Avete mai sentito parlare del Prince de Paris? No, non è un nobile in tight con il monocolo, ma quasi. È un prosciutto. Ma non un prosciutto qualunque: è il re dei prosciutti cotti, l’unico ancora prodotto a Parigi, a mano, con pazienza certosina e ingredienti da favola. Un’eccellenza nascosta dietro un portone al numero 166 di Rue de Charonne, nel cuore pulsante dell’undicesimo arrondissement.
UNA STORIA CHE PROFUMA DI PARIGI E SPEZIA
Il prosciutto cotto parigino ha una storia lunga, radicata nel Medioevo, quando già si salavano e cuocevano le cosce di maiale per conservarle nei rigidi inverni del nord. Ma il jambon de Paris come lo conosciamo oggi – dolce, umido, rosato – nasce nel XIX secolo, quando i salumai parigini iniziano a raffinare le tecniche e i gusti. Poi arrivano l’industrializzazione, le macchine, le vasche di salamoia standard e la produzione di massa. Il prosciutto buono si fa altrove. Ma non per tutti.
Perché c’è una famiglia bretone di irriducibili, i Loussouarn, che ha deciso di non mollare. Due anni fa, padre e figlia hanno rilevato la piccola Maison Doumbéa, l’ultima salumeria rimasta nella capitale. E lì, con la calma e il rispetto di chi sa cosa fa, continuano a preparare a mano un prosciutto artigianale, autentico e straordinariamente buono.
COME NASCE UN PRINCE DE PARIS?
Tutto parte da una coscia intera di maiale francese, con l’osso. Ogni coscia viene marchiata a fuoco con il nome della maison – come si fa con le botti di cognac – poi disossata à l’os coulé, cioè sfilando l’osso senza lacerare la carne. Un’arte vera, quasi chirurgica.
A questo punto, inizia la magia: si inietta la salamoia a mano, con una piccola siringa, direttamente nell’arteria femorale. Un lavoro certosino, millimetrico, che serve a distribuire bene aromi e sale in tutta la carne. La salamoia è fatta con sale di Guérande, spezie profumate e un infuso di verdure fresche. Tutto francese, tranne un tocco di pepe di Kampot (dal profumo incredibile).

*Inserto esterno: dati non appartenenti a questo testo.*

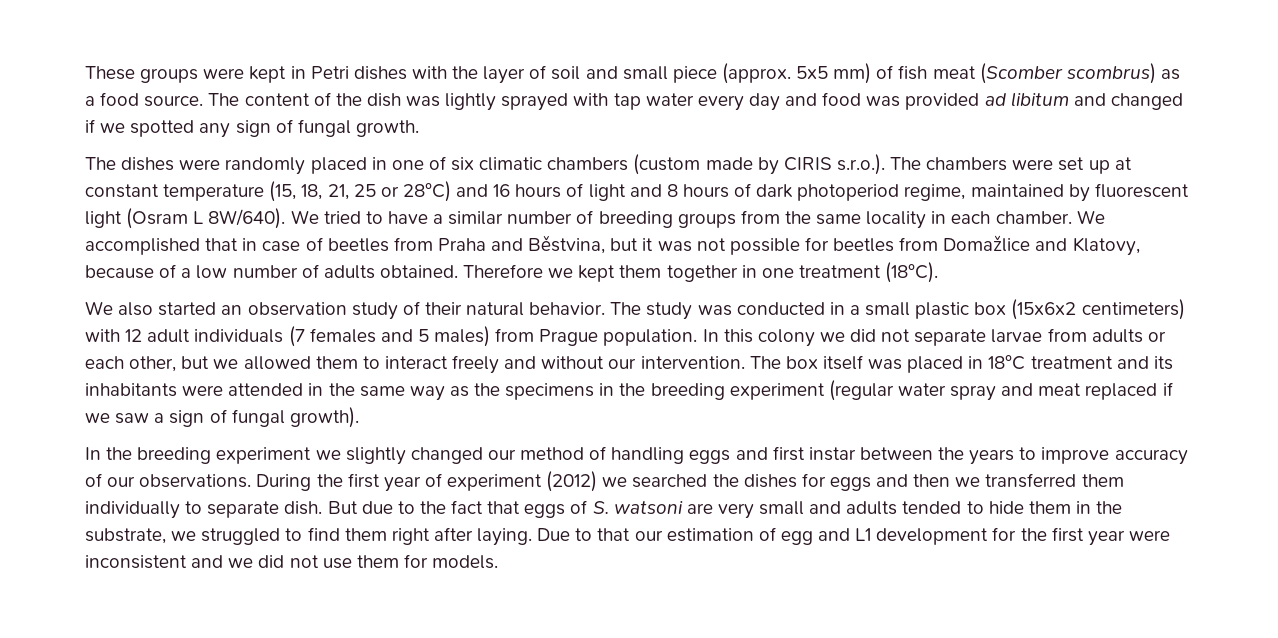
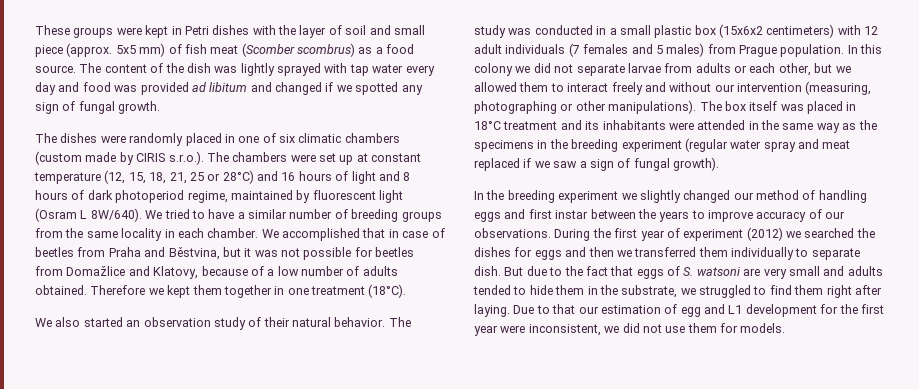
[269,181,297,202] (15, -> [104,170,146,184] (12, 15,
[640,356,745,369] intervention. -> [737,81,872,95] [474,100,697,114] intervention (measuring, photographing or other manipulations).
[85,555,224,569] inconsistent and -> [528,324,601,336] inconsistent,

Il prosciutto viene poi immerso per 24 ore in una salamoia liquida e infilato in una chaussette, una calza che gli dà la sua classica forma tondeggiante. Poi cottura a vapore per 9 ore, lentamente, fino a raggiungere i 68 °C al cuore. Il risultato? Un prosciutto tenero, rosato, umido, profumato. Unico. E qui non ci sono macchinari: l’unico robot è il forno.
“Una coscia = un prosciutto”. Niente trucchetti industriali, niente assemblaggi di tagli diversi. Qui è tutta ciccia vera.
DOVE TROVARLO
Il Prince de Paris lo potete trovare solo nelle salumerie migliori della città, quelle vere, con la vetrina che profuma di spezie e brodo buono.
Ma anche i grandi chef lo adorano:
IL PROSCIUTTO DELLA RESISTENZA (in tutti i sensi)
Il jambon de Paris non è solo buono: è anche un pezzo di storia francese. Durante la Prima guerra mondiale, quando c’era poco di tutto, il prosciutto cotto era una risorsa proteica preziosa, veloce da preparare e relativamente facile da conservare. Un boccone di casa per i soldati in licenza.
E anche durante la Seconda guerra mondiale, sotto l’occupazione tedesca, i salumai parigini resistettero con creatività: trovavano ingredienti alternativi, cuocevano come potevano, non si arresero mai alla fame. In qualche modo, il prosciutto continuava a uscire dai laboratori. Un simbolo silenzioso di resistenza e ingegno francese.
Il Prince de Paris non è solo un prosciutto cotto: è una dichiarazione d’amore alla tradizione, un gesto lento in un mondo che va troppo veloce, un sapore che racconta storie, anche senza parlare. E quando lo assaggi – magari tra due fette di pane di campagna caldo – senti che non stai solo mangiando… stai celebrando qualcosa.